• Assignment
Give the data again exactly as it is written.

[[ The data open ]]

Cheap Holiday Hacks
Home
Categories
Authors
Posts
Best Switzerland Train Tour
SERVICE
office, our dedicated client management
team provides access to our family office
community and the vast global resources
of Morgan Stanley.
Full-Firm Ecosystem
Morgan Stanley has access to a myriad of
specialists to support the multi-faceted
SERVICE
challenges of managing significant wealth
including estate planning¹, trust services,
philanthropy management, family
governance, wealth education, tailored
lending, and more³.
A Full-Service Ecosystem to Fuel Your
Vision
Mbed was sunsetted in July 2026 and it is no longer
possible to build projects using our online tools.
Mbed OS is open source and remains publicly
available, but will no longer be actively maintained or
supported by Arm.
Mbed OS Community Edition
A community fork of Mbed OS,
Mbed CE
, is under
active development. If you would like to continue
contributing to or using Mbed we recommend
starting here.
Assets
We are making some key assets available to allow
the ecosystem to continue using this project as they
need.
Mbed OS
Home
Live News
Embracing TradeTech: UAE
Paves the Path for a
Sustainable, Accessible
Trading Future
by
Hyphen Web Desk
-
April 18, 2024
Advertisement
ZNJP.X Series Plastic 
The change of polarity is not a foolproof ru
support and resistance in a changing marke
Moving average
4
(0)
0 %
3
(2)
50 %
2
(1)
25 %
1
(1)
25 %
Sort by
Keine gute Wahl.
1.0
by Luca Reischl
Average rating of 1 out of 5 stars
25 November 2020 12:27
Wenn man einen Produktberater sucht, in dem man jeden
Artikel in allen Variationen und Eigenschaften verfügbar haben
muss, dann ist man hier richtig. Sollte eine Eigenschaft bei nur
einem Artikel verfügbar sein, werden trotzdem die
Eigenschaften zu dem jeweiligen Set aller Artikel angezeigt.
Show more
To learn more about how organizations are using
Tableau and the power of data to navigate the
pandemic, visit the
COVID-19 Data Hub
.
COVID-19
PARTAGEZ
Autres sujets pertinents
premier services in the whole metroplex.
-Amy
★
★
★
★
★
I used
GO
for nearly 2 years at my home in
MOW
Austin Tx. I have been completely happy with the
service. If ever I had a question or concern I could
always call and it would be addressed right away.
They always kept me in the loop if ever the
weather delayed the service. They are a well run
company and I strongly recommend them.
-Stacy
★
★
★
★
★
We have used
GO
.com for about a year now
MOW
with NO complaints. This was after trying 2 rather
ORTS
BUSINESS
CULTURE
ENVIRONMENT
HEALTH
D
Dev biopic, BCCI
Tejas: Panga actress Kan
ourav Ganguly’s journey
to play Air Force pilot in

[[ The data closed ]]

• Reply
Cheap Holiday Hacks
Home
Categories
Authors
Posts
Best Switzerland Train Tour
SERVICE
office, our dedicated client management
team provides access to our family office
community and the vast global resources
of Morgan Stanley.
Full-Firm Ecosystem
Morgan Stanley has access to a myriad of
specialists to support the multi-faceted
SERVICE
challenges of managing significant wealth
including estate planning¹, trust services,
philanthropy management, family
governance, wealth education, tailored
lending, and more³.
A Full-Service Ecosystem to Fuel Your
Vision
Mbed was sunsetted in July 2026 and it is no longer
possible to build projects using our online tools.
Mbed OS is open source and remains publicly
available, but will no longer be actively maintained or
supported by Arm.
Mbed OS Community Edition
A community fork of Mbed OS,
Mbed CE
, is under
active development. If you would like to continue
contributing to or using Mbed we recommend
starting here.
Assets
We are making some key assets available to allow
the ecosystem to continue using this project as they
need.
Mbed OS
Home
Live News
Embracing TradeTech: UAE
Paves the Path for a
Sustainable, Accessible
Trading Future
by
Hyphen Web Desk
-
April 18, 2024
Advertisement
ZNJP.X Series Plastic 
The change of polarity is not a foolproof ru
support and resistance in a changing marke
Moving average
4
(0)
0 %
3
(2)
50 %
2
(1)
25 %
1
(1)
25 %
Sort by
Keine gute Wahl.
1.0
by Luca Reischl
Average rating of 1 out of 5 stars
25 November 2020 12:27
Wenn man einen Produktberater sucht, in dem man jeden
Artikel in allen Variationen und Eigenschaften verfügbar haben
muss, dann ist man hier richtig. Sollte eine Eigenschaft bei nur
einem Artikel verfügbar sein, werden trotzdem die
Eigenschaften zu dem jeweiligen Set aller Artikel angezeigt.
Show more
To learn more about how organizations are using
Tableau and the power of data to navigate the
pandemic, visit the
COVID-19 Data Hub
.
COVID-19
PARTAGEZ
Autres sujets pertinents
premier services in the whole metroplex.
-Amy
★
★
★
★
★
I used
GO
for nearly 2 years at my home in
MOW
Austin Tx. I have been completely happy with the
service. If ever I had a question or concern I could
always call and it would be addressed right away.
They always kept me in the loop if ever the
weather delayed the service. They are a well run
company and I strongly recommend them.
-Stacy
★
★
★
★
★
We have used
GO
.com for about a year now
MOW
with NO complaints. This was after trying 2 rather
ORTS
BUSINESS
CULTURE
ENVIRONMENT
HEALTH
D
Dev biopic, BCCI
Tejas: Panga actress Kan
ourav Ganguly’s journey
to play Air Force pilot in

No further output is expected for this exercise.